You see, they think this is their money. No, it was our money once and now it is ours again. Simple rule of life, folks: You shouldn’t have to pay for anything you shouldn’t have to pay for. Just because someone manages to get that money out of us for awhile, that doesn’t make it theirs. Newspapers do not have some God-given right to classified revenue. Oh, yes, it was wonderful that house, job, and car ads subsidized journalism for many years. But those days are over. Get used to it. Rather still pining for business realities that are long gone, these people need to concentrate on finding and inventing new business models for news.

Newspapers’ industrial suicide

Three of the (still) big newspaper companies, Gannett, Tribune, McClatchy, announced a joint effort to sell national ads onto their web sites. Now you might think I’d nod approvingly at that. But I’m not. I’m shaking my head in sad disbelief. For this only reminds me of the newspaper industry’s horribly failed effort to sell ads across the sites of a dozen big companies, the New Century Network, which failed because the companies simply could not work together. And the Journal story only points out that there are still fragmented, competitive efforts going on in the industry. The bottom line is that they are making it hard for national advertisers to buy their sites — thus, easier to buy Yahoo, Google, MSN, MySpace, et al. You see, newspapers all think they’re special. But they’re not.

**YOUR TASKS**:
A) According to the commentary on newspapers, which three companies announced a joint effort to sell national ads on their web sites?
B) Reproduce word for word the portion of the commentary on newspapers that begins with the words "Newspapers’ industrial suicide" and ends with the words "But they’re not.".

**RECORDED INFORMATION**:
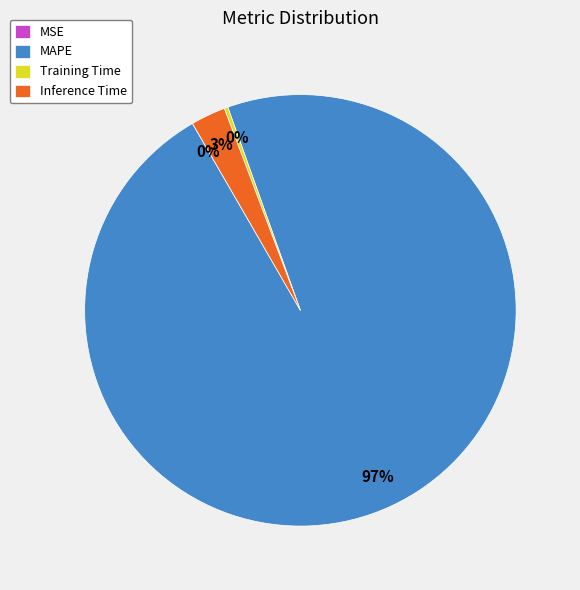

To the nearest percent, what percentage of the pie is Inference Time?

3%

**RESPONSES TO THE EXERCISE**:
A) Gannett, Tribune, and McClatchy.

B)
Newspapers’ industrial suicide

Three of the (still) big newspaper companies, Gannett, Tribune, McClatchy, announced a joint effort to sell national ads onto their web sites. Now you might think I’d nod approvingly at that. But I’m not. I’m shaking my head in sad disbelief. For this only reminds me of the newspaper industry’s horribly failed effort to sell ads across the sites of a dozen big companies, the New Century Network, which failed because the companies simply could not work together. And the Journal story only points out that there are still fragmented, competitive efforts going on in the industry. The bottom line is that they are making it hard for national advertisers to buy their sites — thus, easier to buy Yahoo, Google, MSN, MySpace, et al. You see, newspapers all think they’re special. But they’re not.